Der Fall ist widerlich, für die Musikgeschichte aber nicht so arg, wie er klingt, denn Carroll besitzt kein exklusives Material, und wer Korngold aufführen will, wird auch weiterhin nicht gezwungen sein, einem Verurteilten die Hand schütteln zu müssen.
Andererseits: Wann hat denn die Kunst jemals Moral gekannt? Legte man moralische Maßstäbe an, gingen zahllos Meisterwerke verloren, von den Bildern des Mörders Caravaggio über die Madrigale des Doppelmörders Carlo Gesualdo da Venosa und die Kompositionen des Kinderschänders Johann Rosenmüller bis hin zu den Werken des Betrügers und Veruntreuers Richard Wagner.
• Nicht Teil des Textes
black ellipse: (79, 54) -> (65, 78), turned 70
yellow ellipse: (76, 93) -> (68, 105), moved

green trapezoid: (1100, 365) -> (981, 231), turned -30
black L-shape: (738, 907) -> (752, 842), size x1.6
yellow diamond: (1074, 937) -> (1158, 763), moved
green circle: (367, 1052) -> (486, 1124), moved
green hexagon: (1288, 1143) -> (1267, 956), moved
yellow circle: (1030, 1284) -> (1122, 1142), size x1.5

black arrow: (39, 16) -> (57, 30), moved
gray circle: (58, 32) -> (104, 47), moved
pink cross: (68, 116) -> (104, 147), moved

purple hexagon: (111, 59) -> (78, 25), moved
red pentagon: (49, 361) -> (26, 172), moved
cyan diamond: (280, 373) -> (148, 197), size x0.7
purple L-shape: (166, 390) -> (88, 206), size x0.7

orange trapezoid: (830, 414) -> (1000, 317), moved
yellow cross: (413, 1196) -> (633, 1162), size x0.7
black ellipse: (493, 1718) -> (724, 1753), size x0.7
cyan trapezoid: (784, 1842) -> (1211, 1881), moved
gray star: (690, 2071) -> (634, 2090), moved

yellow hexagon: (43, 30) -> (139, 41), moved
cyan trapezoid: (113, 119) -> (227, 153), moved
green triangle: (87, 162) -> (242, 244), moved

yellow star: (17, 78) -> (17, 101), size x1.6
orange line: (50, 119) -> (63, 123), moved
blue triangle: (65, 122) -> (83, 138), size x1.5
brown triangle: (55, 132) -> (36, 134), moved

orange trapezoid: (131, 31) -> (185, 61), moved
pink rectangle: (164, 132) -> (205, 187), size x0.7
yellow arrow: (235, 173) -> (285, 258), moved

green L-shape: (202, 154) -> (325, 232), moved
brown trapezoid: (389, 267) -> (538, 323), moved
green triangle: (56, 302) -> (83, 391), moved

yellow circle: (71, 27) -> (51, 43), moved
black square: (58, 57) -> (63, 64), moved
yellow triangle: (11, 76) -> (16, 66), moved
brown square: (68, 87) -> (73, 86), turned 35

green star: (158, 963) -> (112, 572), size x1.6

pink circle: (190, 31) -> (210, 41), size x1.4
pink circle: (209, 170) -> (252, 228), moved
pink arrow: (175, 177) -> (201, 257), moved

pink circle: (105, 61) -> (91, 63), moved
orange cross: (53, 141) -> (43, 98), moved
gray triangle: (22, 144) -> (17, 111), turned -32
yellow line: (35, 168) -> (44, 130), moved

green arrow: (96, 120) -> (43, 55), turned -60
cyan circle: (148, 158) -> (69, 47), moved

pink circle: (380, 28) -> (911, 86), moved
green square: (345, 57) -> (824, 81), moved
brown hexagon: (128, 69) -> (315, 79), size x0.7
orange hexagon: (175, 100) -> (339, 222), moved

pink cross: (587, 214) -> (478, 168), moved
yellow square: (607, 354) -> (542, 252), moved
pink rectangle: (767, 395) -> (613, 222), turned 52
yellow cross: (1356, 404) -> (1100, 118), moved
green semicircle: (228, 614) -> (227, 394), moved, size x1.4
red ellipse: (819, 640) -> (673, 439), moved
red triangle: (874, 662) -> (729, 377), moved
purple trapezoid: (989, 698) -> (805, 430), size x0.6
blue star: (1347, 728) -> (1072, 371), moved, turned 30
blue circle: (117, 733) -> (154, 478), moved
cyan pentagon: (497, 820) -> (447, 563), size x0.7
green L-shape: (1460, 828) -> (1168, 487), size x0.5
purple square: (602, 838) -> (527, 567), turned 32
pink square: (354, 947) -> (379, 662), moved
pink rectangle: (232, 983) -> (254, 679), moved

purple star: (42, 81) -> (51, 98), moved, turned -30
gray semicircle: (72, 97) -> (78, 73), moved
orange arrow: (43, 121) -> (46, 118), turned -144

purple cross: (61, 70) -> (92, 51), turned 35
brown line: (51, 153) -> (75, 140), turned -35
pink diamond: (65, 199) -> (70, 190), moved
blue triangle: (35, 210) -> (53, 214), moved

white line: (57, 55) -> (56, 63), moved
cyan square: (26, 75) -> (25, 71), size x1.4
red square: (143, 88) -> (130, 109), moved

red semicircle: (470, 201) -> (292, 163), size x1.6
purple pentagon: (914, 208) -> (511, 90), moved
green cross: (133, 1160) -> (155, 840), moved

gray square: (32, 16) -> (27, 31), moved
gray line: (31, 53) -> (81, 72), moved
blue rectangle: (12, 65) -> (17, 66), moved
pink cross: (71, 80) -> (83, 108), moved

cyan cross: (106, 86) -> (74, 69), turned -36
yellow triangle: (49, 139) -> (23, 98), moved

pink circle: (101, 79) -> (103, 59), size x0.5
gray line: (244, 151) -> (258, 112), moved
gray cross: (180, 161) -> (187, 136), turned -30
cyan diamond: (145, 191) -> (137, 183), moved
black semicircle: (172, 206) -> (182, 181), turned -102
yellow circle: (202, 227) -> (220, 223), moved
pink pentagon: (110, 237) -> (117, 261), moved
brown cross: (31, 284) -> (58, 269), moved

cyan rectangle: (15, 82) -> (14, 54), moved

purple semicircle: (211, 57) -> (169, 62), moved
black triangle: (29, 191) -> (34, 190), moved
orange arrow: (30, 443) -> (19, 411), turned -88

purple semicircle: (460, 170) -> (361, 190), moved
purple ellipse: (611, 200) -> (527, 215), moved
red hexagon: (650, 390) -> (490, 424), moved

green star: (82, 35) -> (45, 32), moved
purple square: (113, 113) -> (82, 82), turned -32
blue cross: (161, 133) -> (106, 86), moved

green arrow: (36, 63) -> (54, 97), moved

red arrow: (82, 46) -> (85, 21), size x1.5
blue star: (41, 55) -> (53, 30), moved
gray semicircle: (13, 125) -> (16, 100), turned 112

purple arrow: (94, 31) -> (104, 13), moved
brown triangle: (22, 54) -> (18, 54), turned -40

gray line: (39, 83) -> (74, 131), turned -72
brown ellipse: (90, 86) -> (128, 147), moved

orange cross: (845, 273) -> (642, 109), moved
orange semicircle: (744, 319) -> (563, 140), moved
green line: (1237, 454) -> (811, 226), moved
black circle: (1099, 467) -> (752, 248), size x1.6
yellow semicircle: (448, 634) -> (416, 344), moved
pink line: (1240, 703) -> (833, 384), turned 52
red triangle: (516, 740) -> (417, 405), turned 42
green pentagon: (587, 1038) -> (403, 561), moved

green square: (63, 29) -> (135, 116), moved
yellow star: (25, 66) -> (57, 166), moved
Wo kämen wir hin, tilgten wir Paul Verlaine wegen seines Mordversuchs an Arthur Rimbaud aus der Literaturgeschichte und setzten die Opern des einzigen Komponisten, der sich nach 1945 weltweit im Repertoire behaupten konnte, ab, weil Benjamin Britten seine pädophilen Neigungen nicht völlig zu unterdrücken vermochte? (Und ja: Einige seiner Opern befassen sich mit genau dieser Thematik.)
Es wäre schön, wären die verehrte Künstler auch immer verehrungswürdige Charaktere. So aber ist es nicht, und so war es nie. Nur wurden früher die unangenehmen biografischen Wahrheiten verschwiegen. Für manche wird möglicherweise die Kunst mitunter gerade durch die Abgründe einiger ihrer Repräsentanten so spannend.